- _What you have to do_: Copy out all of the following data word for word, line by line, without changing anything.

** Given entries follows **

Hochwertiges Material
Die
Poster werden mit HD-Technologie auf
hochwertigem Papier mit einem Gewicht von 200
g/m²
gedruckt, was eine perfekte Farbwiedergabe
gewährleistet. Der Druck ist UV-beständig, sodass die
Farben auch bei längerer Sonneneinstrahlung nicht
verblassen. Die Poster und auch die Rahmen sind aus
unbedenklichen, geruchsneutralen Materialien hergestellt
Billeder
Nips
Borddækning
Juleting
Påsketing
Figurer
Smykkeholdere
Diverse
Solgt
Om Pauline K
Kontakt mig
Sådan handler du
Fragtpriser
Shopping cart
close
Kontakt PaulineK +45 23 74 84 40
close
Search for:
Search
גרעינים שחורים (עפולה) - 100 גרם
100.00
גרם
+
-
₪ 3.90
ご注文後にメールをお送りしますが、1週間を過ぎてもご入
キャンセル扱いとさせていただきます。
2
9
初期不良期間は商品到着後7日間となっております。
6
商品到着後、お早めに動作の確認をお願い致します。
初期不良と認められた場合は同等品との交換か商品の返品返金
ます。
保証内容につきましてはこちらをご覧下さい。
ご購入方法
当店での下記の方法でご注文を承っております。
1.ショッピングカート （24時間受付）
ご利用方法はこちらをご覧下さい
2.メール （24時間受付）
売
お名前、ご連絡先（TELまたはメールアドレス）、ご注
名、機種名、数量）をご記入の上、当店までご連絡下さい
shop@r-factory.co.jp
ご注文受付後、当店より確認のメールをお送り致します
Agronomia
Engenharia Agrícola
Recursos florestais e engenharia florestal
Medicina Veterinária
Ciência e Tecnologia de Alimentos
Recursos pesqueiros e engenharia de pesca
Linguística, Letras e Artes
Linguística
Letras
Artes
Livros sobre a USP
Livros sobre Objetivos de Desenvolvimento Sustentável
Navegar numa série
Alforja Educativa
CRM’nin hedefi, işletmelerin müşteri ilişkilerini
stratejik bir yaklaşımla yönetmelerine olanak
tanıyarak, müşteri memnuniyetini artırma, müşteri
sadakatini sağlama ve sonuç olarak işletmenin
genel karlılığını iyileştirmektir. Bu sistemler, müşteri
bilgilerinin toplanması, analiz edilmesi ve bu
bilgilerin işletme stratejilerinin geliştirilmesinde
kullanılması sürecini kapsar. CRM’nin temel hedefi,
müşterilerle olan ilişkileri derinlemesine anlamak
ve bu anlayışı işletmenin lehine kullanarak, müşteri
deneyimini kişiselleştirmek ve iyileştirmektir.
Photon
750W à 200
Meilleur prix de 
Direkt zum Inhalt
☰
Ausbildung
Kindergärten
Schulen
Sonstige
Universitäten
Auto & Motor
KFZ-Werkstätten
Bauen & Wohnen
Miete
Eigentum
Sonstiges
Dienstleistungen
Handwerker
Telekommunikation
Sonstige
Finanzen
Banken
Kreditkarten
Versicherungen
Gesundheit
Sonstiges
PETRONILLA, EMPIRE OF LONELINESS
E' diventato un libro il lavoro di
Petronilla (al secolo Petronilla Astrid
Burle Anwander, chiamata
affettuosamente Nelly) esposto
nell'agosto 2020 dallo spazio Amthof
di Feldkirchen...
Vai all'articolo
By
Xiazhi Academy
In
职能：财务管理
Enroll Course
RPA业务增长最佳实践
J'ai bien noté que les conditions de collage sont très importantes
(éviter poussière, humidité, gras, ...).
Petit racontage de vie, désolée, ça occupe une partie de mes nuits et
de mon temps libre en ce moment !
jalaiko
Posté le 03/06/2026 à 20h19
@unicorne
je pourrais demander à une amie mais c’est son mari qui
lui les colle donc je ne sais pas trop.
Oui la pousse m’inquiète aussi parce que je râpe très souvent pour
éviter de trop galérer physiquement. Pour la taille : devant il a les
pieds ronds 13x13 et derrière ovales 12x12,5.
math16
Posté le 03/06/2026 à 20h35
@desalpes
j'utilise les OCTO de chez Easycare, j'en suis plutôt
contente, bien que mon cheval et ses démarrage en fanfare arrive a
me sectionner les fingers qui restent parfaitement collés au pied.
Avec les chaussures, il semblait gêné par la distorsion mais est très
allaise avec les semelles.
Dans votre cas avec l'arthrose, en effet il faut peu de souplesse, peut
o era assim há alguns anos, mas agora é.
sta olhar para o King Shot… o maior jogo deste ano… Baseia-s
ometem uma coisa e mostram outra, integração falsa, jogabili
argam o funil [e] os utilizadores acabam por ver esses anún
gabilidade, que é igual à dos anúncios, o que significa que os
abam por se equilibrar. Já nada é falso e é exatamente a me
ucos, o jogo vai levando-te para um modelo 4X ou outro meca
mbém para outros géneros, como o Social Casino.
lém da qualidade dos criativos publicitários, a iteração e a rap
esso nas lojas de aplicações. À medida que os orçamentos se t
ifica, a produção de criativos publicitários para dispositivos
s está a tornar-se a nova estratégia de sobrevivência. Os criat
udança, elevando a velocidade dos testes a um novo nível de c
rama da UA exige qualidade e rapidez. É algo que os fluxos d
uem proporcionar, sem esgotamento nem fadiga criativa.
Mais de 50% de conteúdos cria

** End of Given entries **

- _Answer for this exercise_:
Hochwertiges Material
Die
Poster werden mit HD-Technologie auf
hochwertigem Papier mit einem Gewicht von 200
g/m²
gedruckt, was eine perfekte Farbwiedergabe
gewährleistet. Der Druck ist UV-beständig, sodass die
Farben auch bei längerer Sonneneinstrahlung nicht
verblassen. Die Poster und auch die Rahmen sind aus
unbedenklichen, geruchsneutralen Materialien hergestellt
Billeder
Nips
Borddækning
Juleting
Påsketing
Figurer
Smykkeholdere
Diverse
Solgt
Om Pauline K
Kontakt mig
Sådan handler du
Fragtpriser
Shopping cart
close
Kontakt PaulineK +45 23 74 84 40
close
Search for:
Search
גרעינים שחורים (עפולה) - 100 גרם
100.00
גרם
+
-
₪ 3.90
ご注文後にメールをお送りしますが、1週間を過ぎてもご入
キャンセル扱いとさせていただきます。
2
9
初期不良期間は商品到着後7日間となっております。
6
商品到着後、お早めに動作の確認をお願い致します。
初期不良と認められた場合は同等品との交換か商品の返品返金
ます。
保証内容につきましてはこちらをご覧下さい。
ご購入方法
当店での下記の方法でご注文を承っております。
1.ショッピングカート （24時間受付）
ご利用方法はこちらをご覧下さい
2.メール （24時間受付）
売
お名前、ご連絡先（TELまたはメールアドレス）、ご注
名、機種名、数量）をご記入の上、当店までご連絡下さい
shop@r-factory.co.jp
ご注文受付後、当店より確認のメールをお送り致します
Agronomia
Engenharia Agrícola
Recursos florestais e engenharia florestal
Medicina Veterinária
Ciência e Tecnologia de Alimentos
Recursos pesqueiros e engenharia de pesca
Linguística, Letras e Artes
Linguística
Letras
Artes
Livros sobre a USP
Livros sobre Objetivos de Desenvolvimento Sustentável
Navegar numa série
Alforja Educativa
CRM’nin hedefi, işletmelerin müşteri ilişkilerini
stratejik bir yaklaşımla yönetmelerine olanak
tanıyarak, müşteri memnuniyetini artırma, müşteri
sadakatini sağlama ve sonuç olarak işletmenin
genel karlılığını iyileştirmektir. Bu sistemler, müşteri
bilgilerinin toplanması, analiz edilmesi ve bu
bilgilerin işletme stratejilerinin geliştirilmesinde
kullanılması sürecini kapsar. CRM’nin temel hedefi,
müşterilerle olan ilişkileri derinlemesine anlamak
ve bu anlayışı işletmenin lehine kullanarak, müşteri
deneyimini kişiselleştirmek ve iyileştirmektir.
Photon
750W à 200
Meilleur prix de 
Direkt zum Inhalt
☰
Ausbildung
Kindergärten
Schulen
Sonstige
Universitäten
Auto & Motor
KFZ-Werkstätten
Bauen & Wohnen
Miete
Eigentum
Sonstiges
Dienstleistungen
Handwerker
Telekommunikation
Sonstige
Finanzen
Banken
Kreditkarten
Versicherungen
Gesundheit
Sonstiges
PETRONILLA, EMPIRE OF LONELINESS
E' diventato un libro il lavoro di
Petronilla (al secolo Petronilla Astrid
Burle Anwander, chiamata
affettuosamente Nelly) esposto
nell'agosto 2020 dallo spazio Amthof
di Feldkirchen...
Vai all'articolo
By
Xiazhi Academy
In
职能：财务管理
Enroll Course
RPA业务增长最佳实践
J'ai bien noté que les conditions de collage sont très importantes
(éviter poussière, humidité, gras, ...).
Petit racontage de vie, désolée, ça occupe une partie de mes nuits et
de mon temps libre en ce moment !
jalaiko
Posté le 03/06/2026 à 20h19
@unicorne
je pourrais demander à une amie mais c’est son mari qui
lui les colle donc je ne sais pas trop.
Oui la pousse m’inquiète aussi parce que je râpe très souvent pour
éviter de trop galérer physiquement. Pour la taille : devant il a les
pieds ronds 13x13 et derrière ovales 12x12,5.
math16
Posté le 03/06/2026 à 20h35
@desalpes
j'utilise les OCTO de chez Easycare, j'en suis plutôt
contente, bien que mon cheval et ses démarrage en fanfare arrive a
me sectionner les fingers qui restent parfaitement collés au pied.
Avec les chaussures, il semblait gêné par la distorsion mais est très
allaise avec les semelles.
Dans votre cas avec l'arthrose, en effet il faut peu de souplesse, peut
o era assim há alguns anos, mas agora é.
sta olhar para o King Shot… o maior jogo deste ano… Baseia-s
ometem uma coisa e mostram outra, integração falsa, jogabili
argam o funil [e] os utilizadores acabam por ver esses anún
gabilidade, que é igual à dos anúncios, o que significa que os
abam por se equilibrar. Já nada é falso e é exatamente a me
ucos, o jogo vai levando-te para um modelo 4X ou outro meca
mbém para outros géneros, como o Social Casino.
lém da qualidade dos criativos publicitários, a iteração e a rap
esso nas lojas de aplicações. À medida que os orçamentos se t
ifica, a produção de criativos publicitários para dispositivos
s está a tornar-se a nova estratégia de sobrevivência. Os criat
udança, elevando a velocidade dos testes a um novo nível de c
rama da UA exige qualidade e rapidez. É algo que os fluxos d
uem proporcionar, sem esgotamento nem fadiga criativa.
Mais de 50% de conteúdos cria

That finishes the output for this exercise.